Dieter Rams’ Ten Principles Of Good Design Explained
Writers and Illustrators provide responses to Rams' simple list of principles on what good design is considered to be.
Dieter Rams, is the iconic German product designer who’s work for Braun in the 1960’s many credit to influencing the sleek and minimal design language used by Apple today. In 1995, Rams wrote a brief list of principles that he saw as being the elements of good design. The list, much like his design work is not filled with extraneous detail.
For their Journal of Design and Culture, the team at Inksie sent out one of Rams’ principles to a writer and an illustrator to add some current context to what good design is. Over the last two months, they have been featuring the responses. Last week the project wrapped up with the posting of the last essay and illustration. You can read the entire series here.
All of these are great reads and as a sample of what you’ll find, we’ve pulled out a section of Shane Bzdok’s essay on ‘Good design is innovative.’ to share here.

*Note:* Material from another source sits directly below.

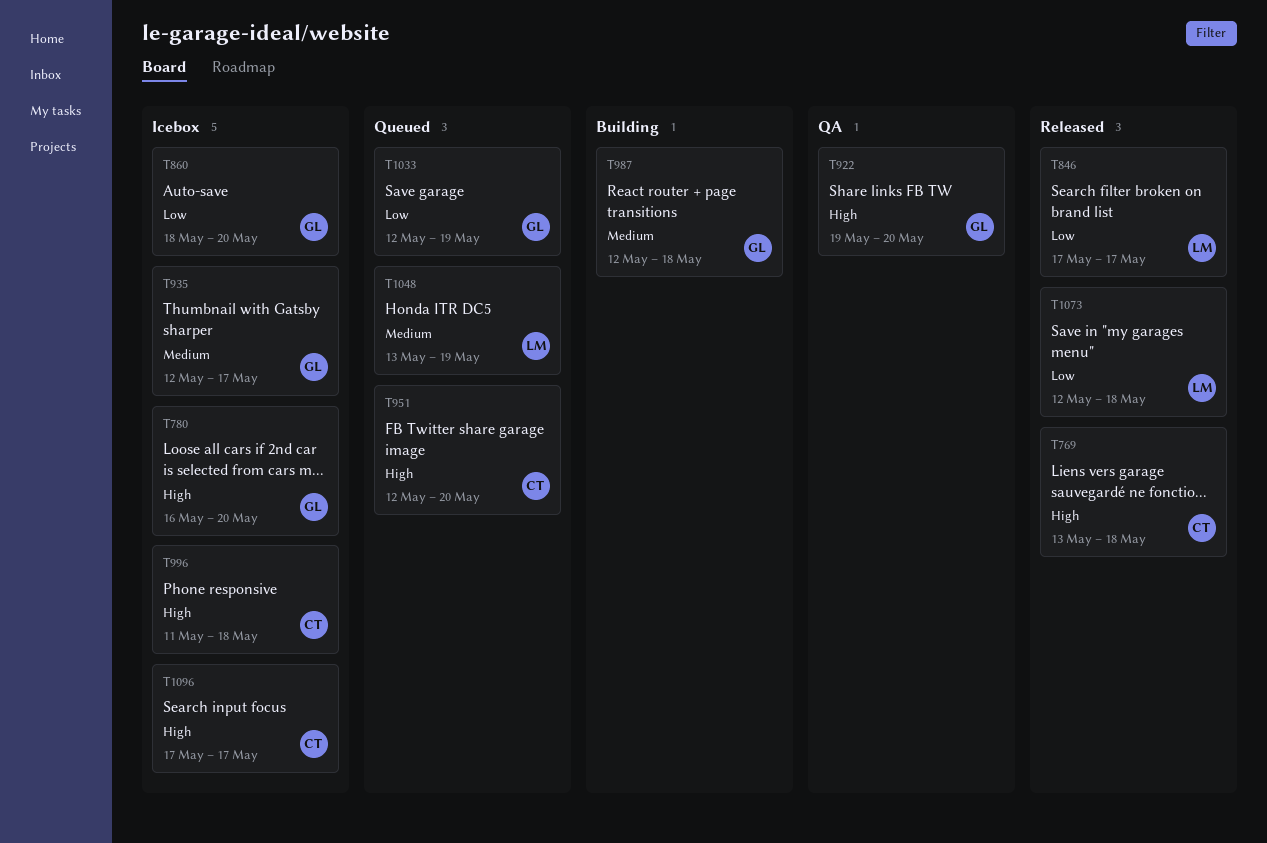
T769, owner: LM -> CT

‘Better’ does have a place in innovation. In fact, I hardly think creating something new yet less effective (or less efficient) should qualify as innovative. That said, in our efforts to create new and better, we should also be aware of the value of failing. Woody Allen said, “If you’re not failing every now and again, it’s a sign you’re not doing anything very innovative.” Sometimes the only way to discover something new is to try and fail. And keep trying we must. I believe it is our responsibility as designers and, most importantly, as thinkers to continually strive to create something that is not only better, but also more than different.